■ Data for the task:
# # # #

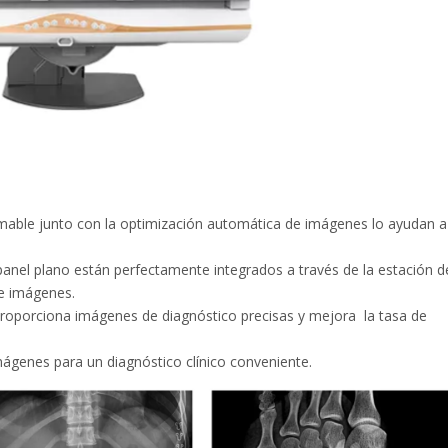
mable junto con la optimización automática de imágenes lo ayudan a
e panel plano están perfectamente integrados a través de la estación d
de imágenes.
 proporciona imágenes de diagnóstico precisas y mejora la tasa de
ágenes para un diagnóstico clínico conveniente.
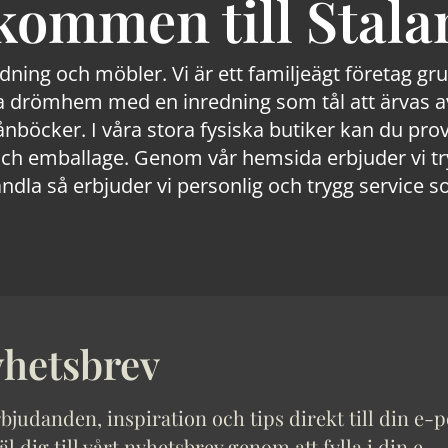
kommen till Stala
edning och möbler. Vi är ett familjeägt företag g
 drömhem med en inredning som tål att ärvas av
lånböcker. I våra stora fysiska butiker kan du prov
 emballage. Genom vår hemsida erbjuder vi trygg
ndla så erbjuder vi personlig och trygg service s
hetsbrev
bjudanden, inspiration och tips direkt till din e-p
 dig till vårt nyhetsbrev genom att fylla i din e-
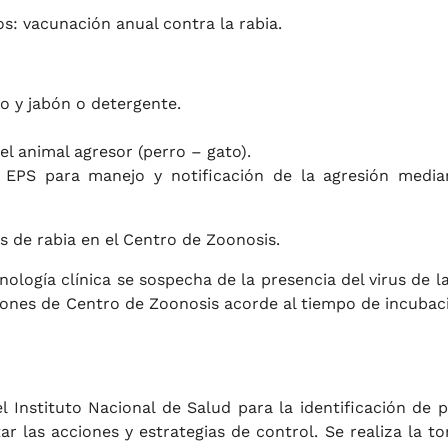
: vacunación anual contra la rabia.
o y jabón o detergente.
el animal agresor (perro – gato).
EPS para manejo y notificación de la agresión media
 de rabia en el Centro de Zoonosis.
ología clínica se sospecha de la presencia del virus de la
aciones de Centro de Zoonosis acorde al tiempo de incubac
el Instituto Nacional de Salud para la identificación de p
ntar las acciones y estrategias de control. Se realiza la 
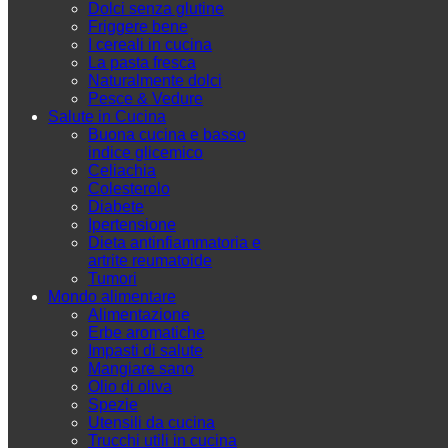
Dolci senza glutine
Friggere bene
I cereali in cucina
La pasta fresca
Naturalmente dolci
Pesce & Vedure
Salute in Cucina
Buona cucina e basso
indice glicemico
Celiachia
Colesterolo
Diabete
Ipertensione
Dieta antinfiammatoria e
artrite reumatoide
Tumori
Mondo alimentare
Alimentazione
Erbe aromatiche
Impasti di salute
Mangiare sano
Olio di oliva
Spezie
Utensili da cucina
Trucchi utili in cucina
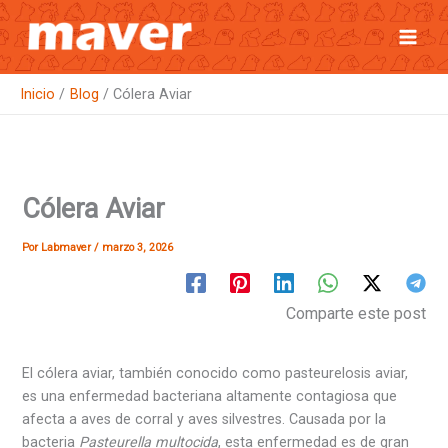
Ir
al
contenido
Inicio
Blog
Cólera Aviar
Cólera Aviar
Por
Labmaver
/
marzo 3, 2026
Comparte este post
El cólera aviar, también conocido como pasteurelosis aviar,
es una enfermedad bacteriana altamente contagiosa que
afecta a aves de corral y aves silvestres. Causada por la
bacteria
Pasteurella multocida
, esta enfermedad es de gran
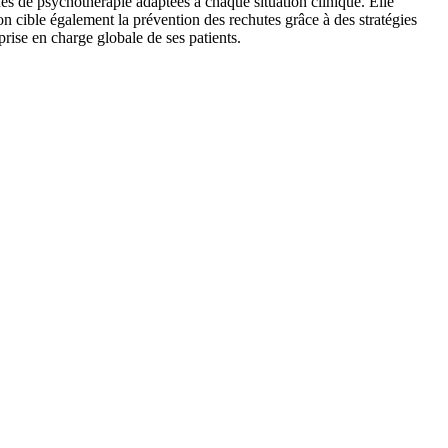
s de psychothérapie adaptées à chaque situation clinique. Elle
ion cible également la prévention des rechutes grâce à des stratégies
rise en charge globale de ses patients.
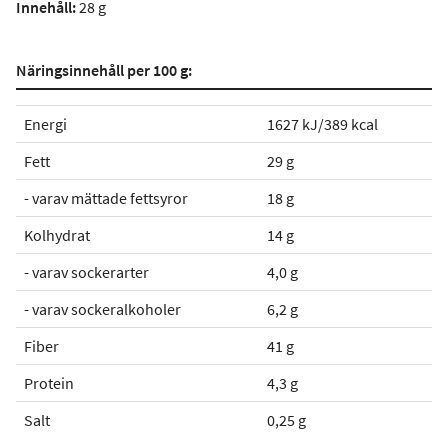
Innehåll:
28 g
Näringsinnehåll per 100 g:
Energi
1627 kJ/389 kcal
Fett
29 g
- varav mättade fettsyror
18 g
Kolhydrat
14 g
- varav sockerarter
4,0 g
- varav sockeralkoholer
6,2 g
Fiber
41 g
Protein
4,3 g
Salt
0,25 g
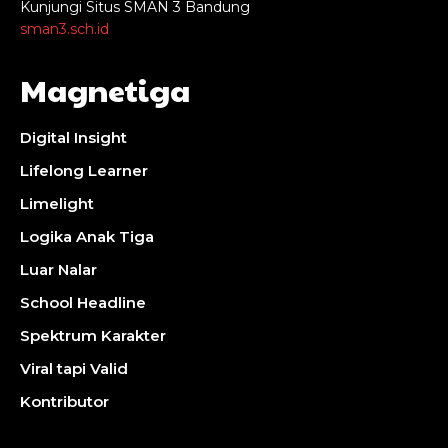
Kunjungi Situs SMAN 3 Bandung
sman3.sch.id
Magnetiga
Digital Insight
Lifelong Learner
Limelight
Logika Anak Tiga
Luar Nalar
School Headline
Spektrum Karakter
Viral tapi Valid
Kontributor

# # # #

Return every entry from the listing above exactly as it stands, leaving out any picture.

mable junto con la optimización automática de imágenes lo ayudan a
e panel plano están perfectamente integrados a través de la estación d
de imágenes.
 proporciona imágenes de diagnóstico precisas y mejora la tasa de
ágenes para un diagnóstico clínico conveniente.
kommen till Stala
edning och möbler. Vi är ett familjeägt företag g
 drömhem med en inredning som tål att ärvas av
lånböcker. I våra stora fysiska butiker kan du prov
 emballage. Genom vår hemsida erbjuder vi trygg
ndla så erbjuder vi personlig och trygg service s
hetsbrev
bjudanden, inspiration och tips direkt till din e-p
 dig till vårt nyhetsbrev genom att fylla i din e-
: vacunación anual contra la rabia.
o y jabón o detergente.
el animal agresor (perro – gato).
EPS para manejo y notificación de la agresión media
 de rabia en el Centro de Zoonosis.
ología clínica se sospecha de la presencia del virus de la
aciones de Centro de Zoonosis acorde al tiempo de incubac
el Instituto Nacional de Salud para la identificación de p
ntar las acciones y estrategias de control. Se realiza la 
Dolci senza glutine
Friggere bene
I cereali in cucina
La pasta fresca
Naturalmente dolci
Pesce & Vedure
Salute in Cucina
Buona cucina e basso
indice glicemico
Celiachia
Colesterolo
Diabete
Ipertensione
Dieta antinfiammatoria e
artrite reumatoide
Tumori
Mondo alimentare
Alimentazione
Erbe aromatiche
Impasti di salute
Mangiare sano
Olio di oliva
Spezie
Utensili da cucina
Trucchi utili in cucina
Ir
al
contenido
Inicio
Blog
Cólera Aviar
Cólera Aviar
Por
Labmaver
/
marzo 3, 2026
Comparte este post
El cólera aviar, también conocido como pasteurelosis aviar,
es una enfermedad bacteriana altamente contagiosa que
afecta a aves de corral y aves silvestres. Causada por la
bacteria
Pasteurella multocida
, esta enfermedad es de gran
s de psychothérapie adaptées à chaque situation clinique. Elle
ion cible également la prévention des rechutes grâce à des stratégies
rise en charge globale de ses patients.
Innehåll:
28 g
Näringsinnehåll per 100 g:
Energi
1627 kJ/389 kcal
Fett
29 g
- varav mättade fettsyror
18 g
Kolhydrat
14 g
- varav sockerarter
4,0 g
- varav sockeralkoholer
6,2 g
Fiber
41 g
Protein
4,3 g
Salt
0,25 g
Kunjungi Situs SMAN 3 Bandung
sman3.sch.id
Magnetiga
Digital Insight
Lifelong Learner
Limelight
Logika Anak Tiga
Luar Nalar
School Headline
Spektrum Karakter
Viral tapi Valid
Kontributor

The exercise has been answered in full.